Step 8: Export and Import Firewall Rules

For backup and migration, use netsh advfirewall to export and import the complete firewall policy as a binary .wfw file:

# Export all firewall rules and settings to a file
netsh advfirewall export "C:FirewallServerPolicy.wfw"

# Import firewall rules on another server (replaces existing policy)
netsh advfirewall import "C:FirewallServerPolicy.wfw"

# Reset to default (emergency rollback — use carefully)
netsh advfirewall reset

For a more selective PowerShell-based export (rules only, as objects), you can serialize to JSON:

Get-NetFirewallRule | ConvertTo-Json -Depth 5 | Out-File "C:Firewallrules-export.json"

Step 9: Deploy Rules via Group Policy

In a domain environment, the most scalable approach is to configure WFAS rules through Group Policy Objects (GPOs). Open Group Policy Management Console, create or edit a GPO, and navigate to:

Computer Configuration > Policies > Windows Settings > Security Settings > Windows Defender Firewall with Advanced Security

You can also push firewall rules via PowerShell targeting the Group Policy store directly:

# Create a rule in the Group Policy store rather than the local store
New-NetFirewallRule `
  -DisplayName "Allow SQL Server from App Tier" `
  -Direction Inbound `
  -Protocol TCP `
  -LocalPort 1433 `
  -RemoteAddress "10.10.2.0/24" `
  -Action Allow `
  -PolicyStore "contoso.localServerFirewallPolicy"

Step 10: Enable Predefined Rules

Windows Server 2025 ships with hundreds of predefined rules for built-in services and roles. Enable them by name rather than recreating them:

# Enable all predefined rules for Remote Desktop
Enable-NetFirewallRule -DisplayGroup "Remote Desktop"

# Enable predefined rules for File and Printer Sharing
Enable-NetFirewallRule -DisplayGroup "File and Printer Sharing"
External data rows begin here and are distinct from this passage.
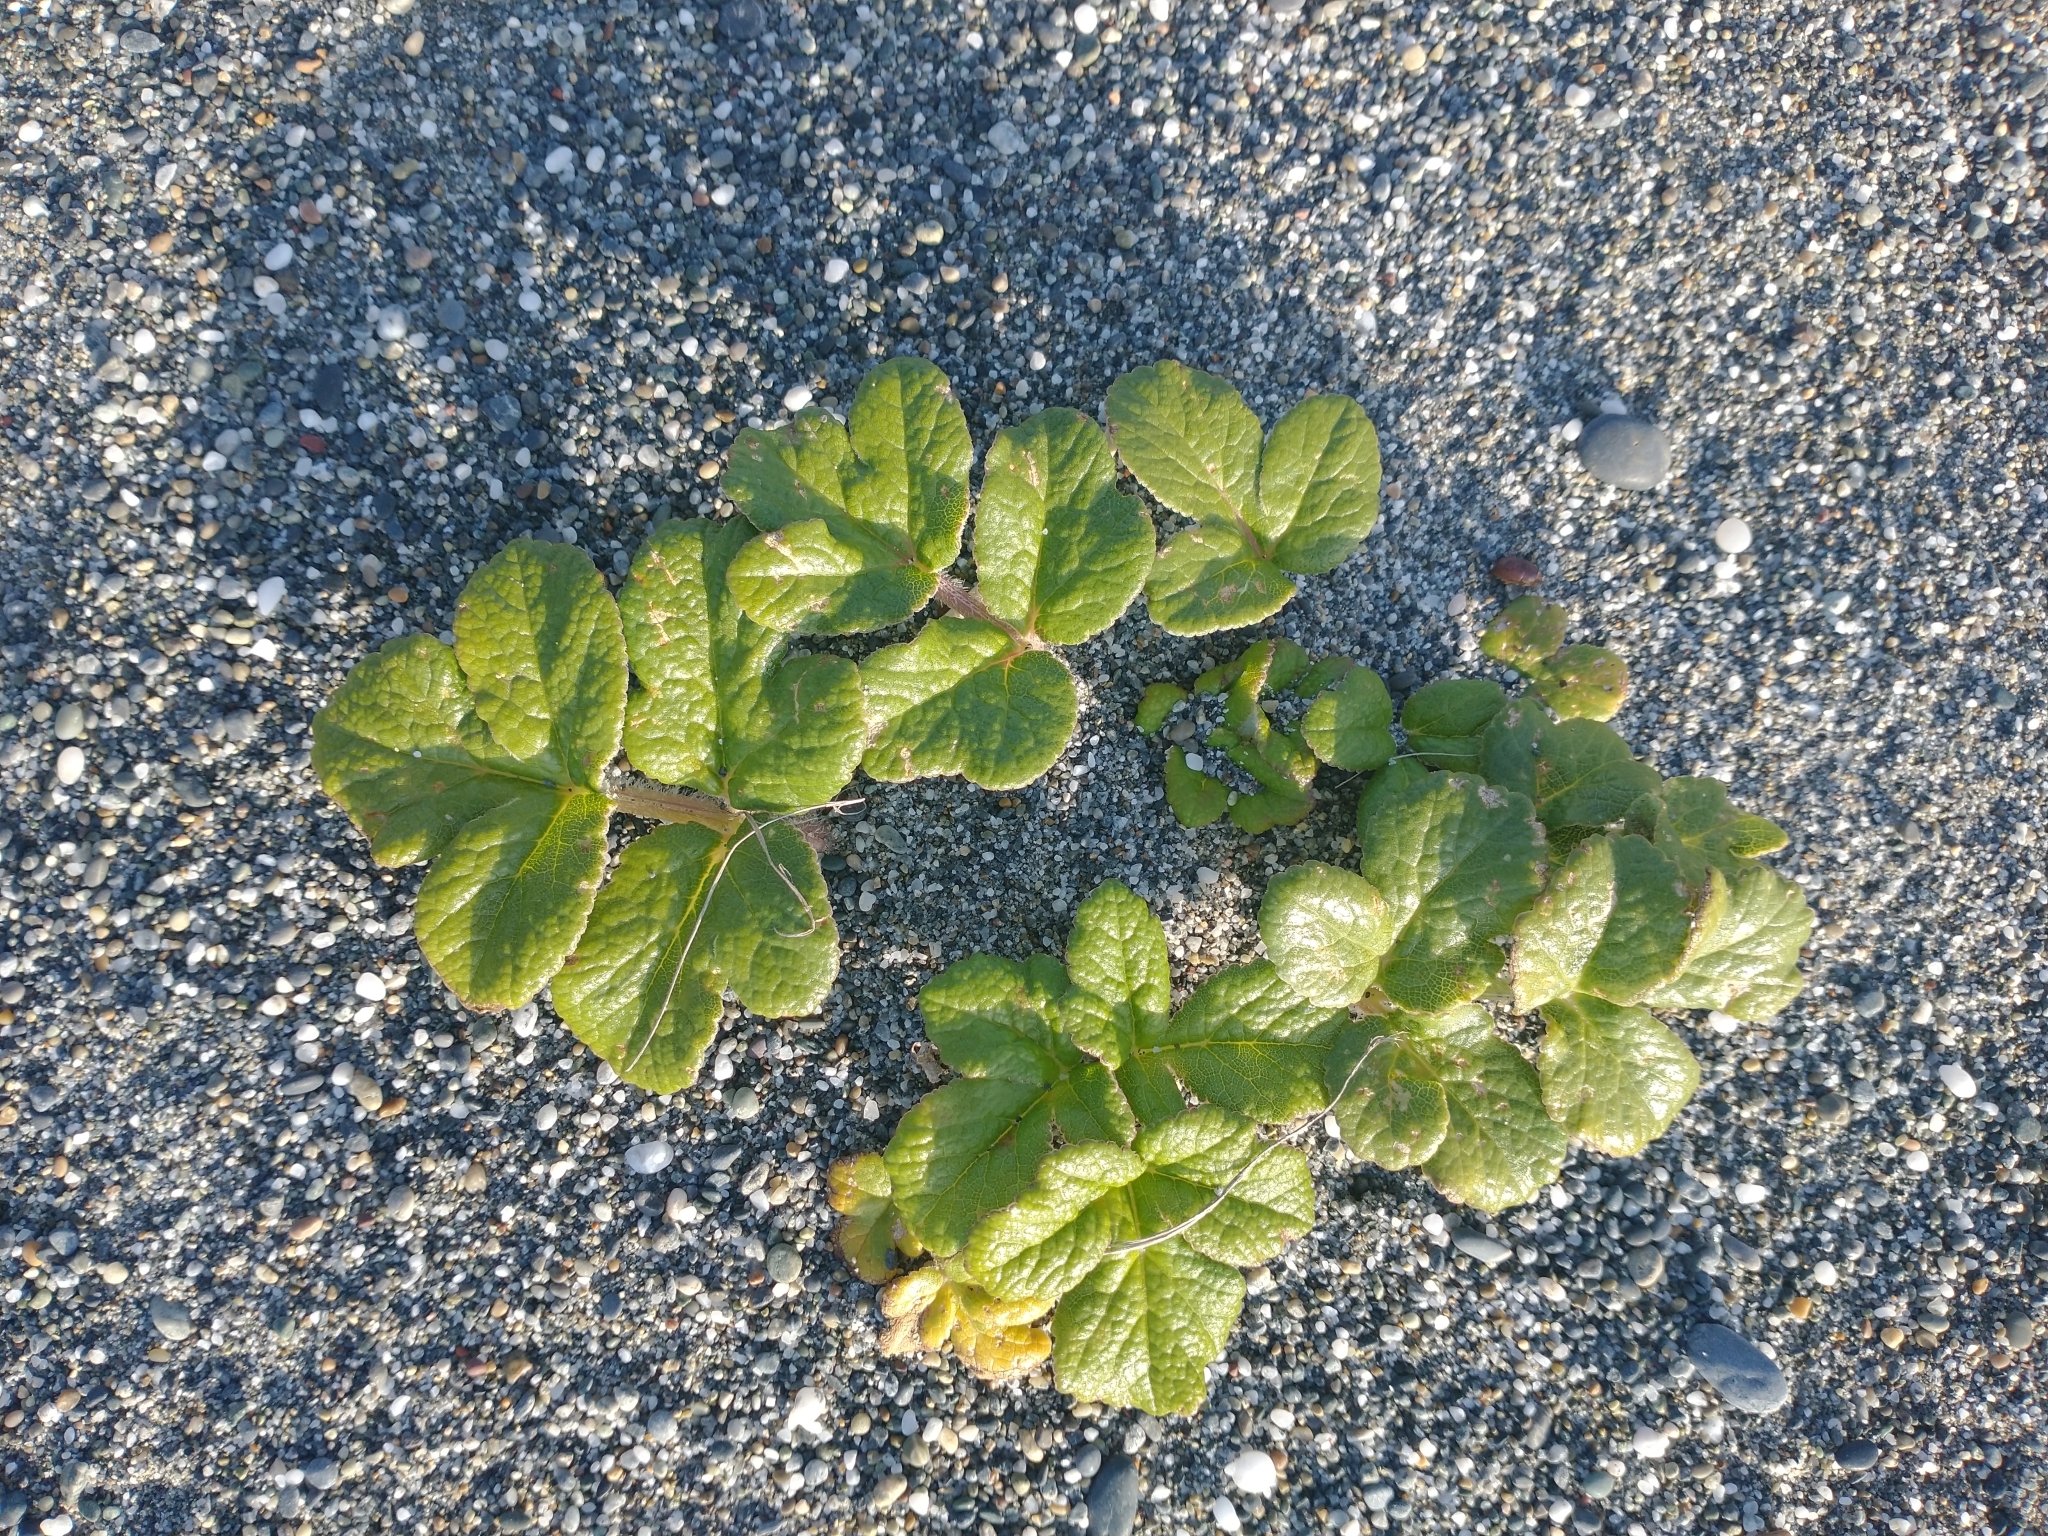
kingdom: Plantae
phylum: Tracheophyta
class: Magnoliopsida
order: Apiales
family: Apiaceae
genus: Glehnia
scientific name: Glehnia littoralis
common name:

# List all available predefined groups
Get-NetFirewallRule | Select-Object -ExpandProperty DisplayGroup | Sort-Object -Unique

Conclusion

Windows Defender Firewall with Advanced Security on Windows Server 2025 is a powerful, layered security control that goes far beyond simple port blocking. By combining PowerShell cmdlets like New-NetFirewallRule, Get-NetFirewallRule, Set-NetFirewallRule, and Remove-NetFirewallRule with profile-aware rules, IPsec connection security, and Group Policy deployment, you can build a defense-in-depth posture that limits blast radius in the event of a breach. Treat your firewall configuration as code: export it regularly, version-control it, and deploy it consistently across your server fleet via GPO or PowerShell DSC. The default deny-inbound posture of WFAS is your most valuable baseline — every rule you add is an explicit decision, and those decisions should be documented and reviewed periodically.